In one specific embodiment, the ratio of the carrier frequency of the motor to the first preset rotation speed is set as an upper limit value of a carrier ratio optimization interval for carrying out carrier ratio optimization control in the first rotation speed interval. That is to say, the carrier ratio a of the motor is obtained by calculating the ratio of the carrier frequency w of the motor to the first preset rotating speed value, the carrier ratio a is set as the upper limit value of the carrier ratio of the current carrier ratio optimization interval, the lower limit value of the carrier ratio is set as b, the carrier ratio optimization interval is [ b, a ], and 1< b < a.

In the carrier ratio optimizing interval, the motor searches for the carrier ratio which enables the input power of the motor control system to be minimum, namely the optimal carrier ratio, in a certain step length, and after the optimal carrier ratio is obtained, the carrier ratio is kept unchanged in the corresponding speed interval.

In a specific embodiment, controlling the motor to decrease the carrier ratio by a preset step in the carrier ratio optimization interval to obtain the carrier ratio that minimizes the input power of the control system of the motor may specifically include: after controlling the motor to reduce the carrier ratio by a preset step length, judging whether the obtained carrier ratio is smaller than the lower limit value of the carrier ratio optimizing interval; if the carrier ratio obtained by judgment is smaller than the lower limit value of the carrier ratio optimizing interval, determining the carrier ratio which enables the input power of the control system of the motor to be minimum as the lower limit value; if the carrier ratio obtained by judgment is not less than the lower limit value of the carrier ratio optimizing interval, calculating the current input power, and determining the carrier ratio which enables the input power of the control system of the motor to be the minimum according to the magnitude relation between the current input power and the input power before the carrier ratio is reduced; if the current input power is larger than the input power before the carrier ratio is reduced, determining that the carrier ratio which enables the input power of the control system of the motor to be the minimum is the sum of the reduced carrier ratio and the preset step length, and if the current input power is smaller than or equal to the input power before the carrier ratio is reduced, continuing reducing the carrier ratio by the preset step length.

For example, the input power of the control system at this time is calculated as an input power initial value p1, then the motor decreases the carrier ratio by m as a step, the carrier ratio at this time is obtained as x, if x is less than b, the optimal carrier ratio c is directly made to be b, otherwise, the input power p of the control system at this time is calculated and compared with the input power (i.e., the input power initial value) p1 of the carrier ratio at the last step.

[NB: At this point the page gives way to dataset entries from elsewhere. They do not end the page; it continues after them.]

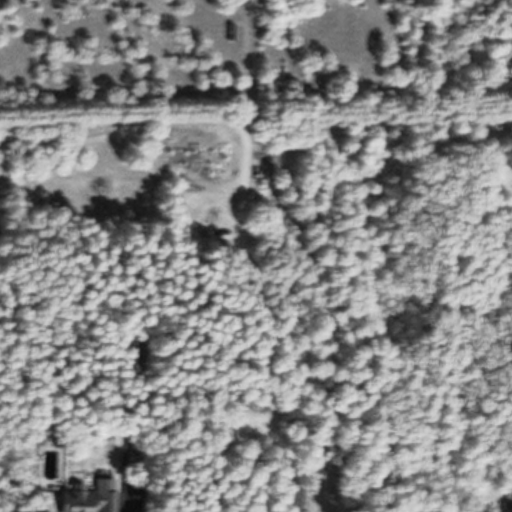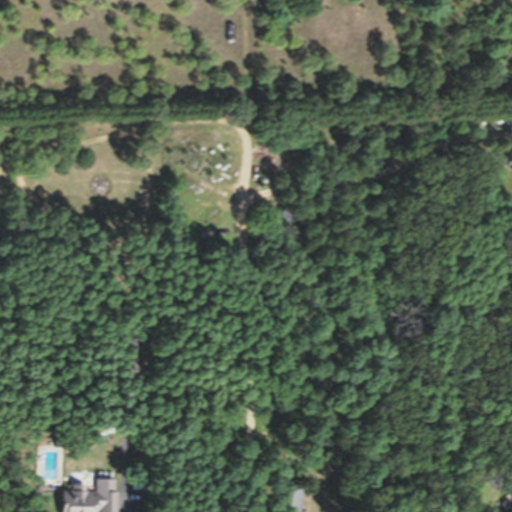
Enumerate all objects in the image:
road: (246, 344)
building: (292, 502)
building: (77, 504)
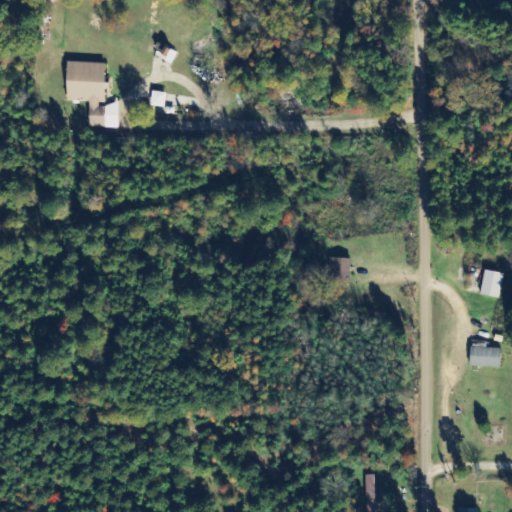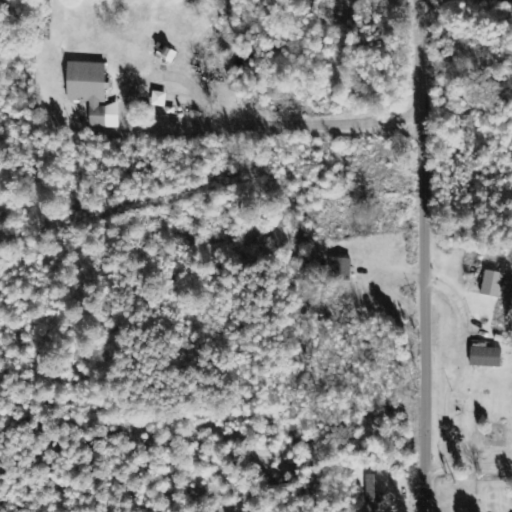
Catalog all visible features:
building: (91, 92)
building: (159, 99)
road: (422, 255)
building: (341, 270)
building: (492, 284)
building: (486, 358)
road: (468, 464)
building: (370, 489)
building: (468, 510)
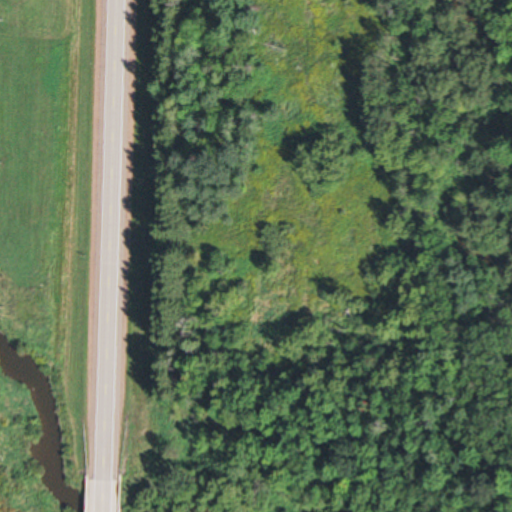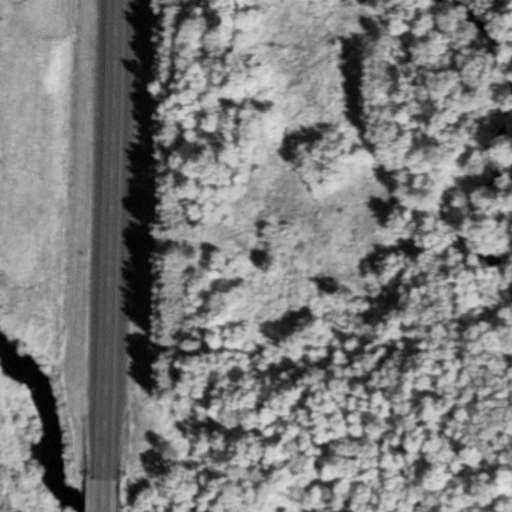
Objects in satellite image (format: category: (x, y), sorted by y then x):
road: (113, 256)
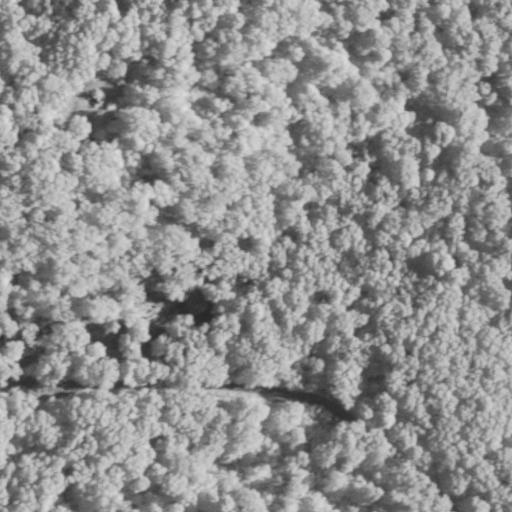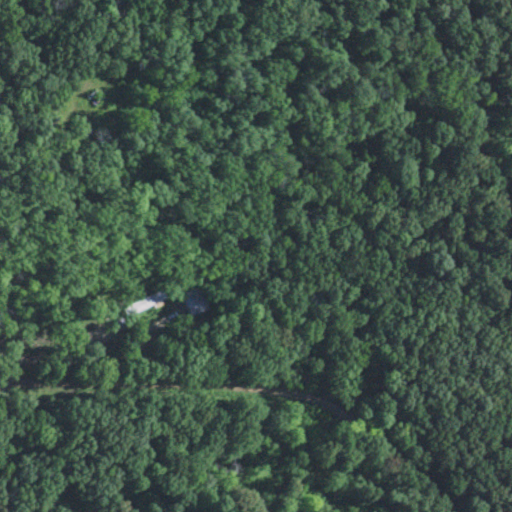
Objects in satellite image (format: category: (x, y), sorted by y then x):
building: (192, 300)
building: (141, 302)
road: (244, 393)
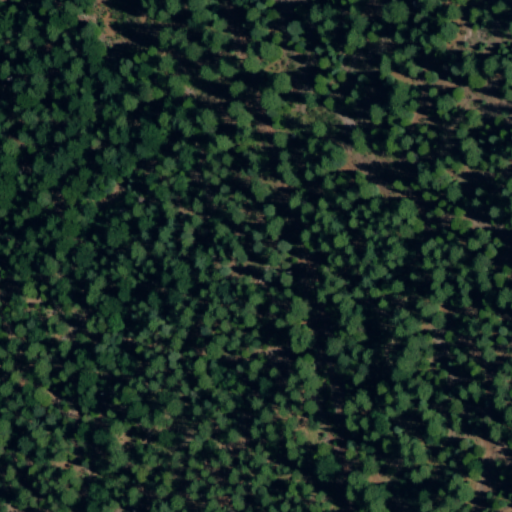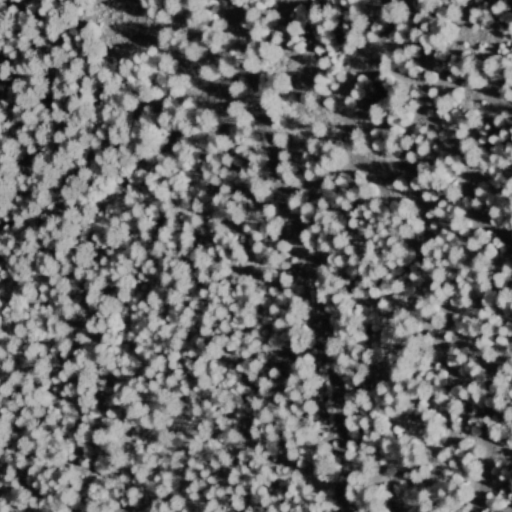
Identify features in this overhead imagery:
road: (294, 254)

If p is greater than p1, it is stated that the input power cannot be reduced by reducing the carrier ratio at this time, then the optimal carrier ratio c is obtained and the operation is performed in this speed range with the carrier ratio c, otherwise, if p is less than or equal to p1, the next determination of the long carrier ratio is performed by making p1 equal to p.

Step S113, for each rotation speed interval after the first rotation speed interval, determining a carrier ratio optimization interval for performing carrier ratio optimization control according to a carrier ratio obtained in a previous rotation speed interval and enabling the input power of the control system of the motor to be the minimum, and controlling the motor to reduce the carrier ratio by a preset step length in the carrier ratio optimization interval to obtain a carrier ratio enabling the input power of the control system of the motor to be the minimum.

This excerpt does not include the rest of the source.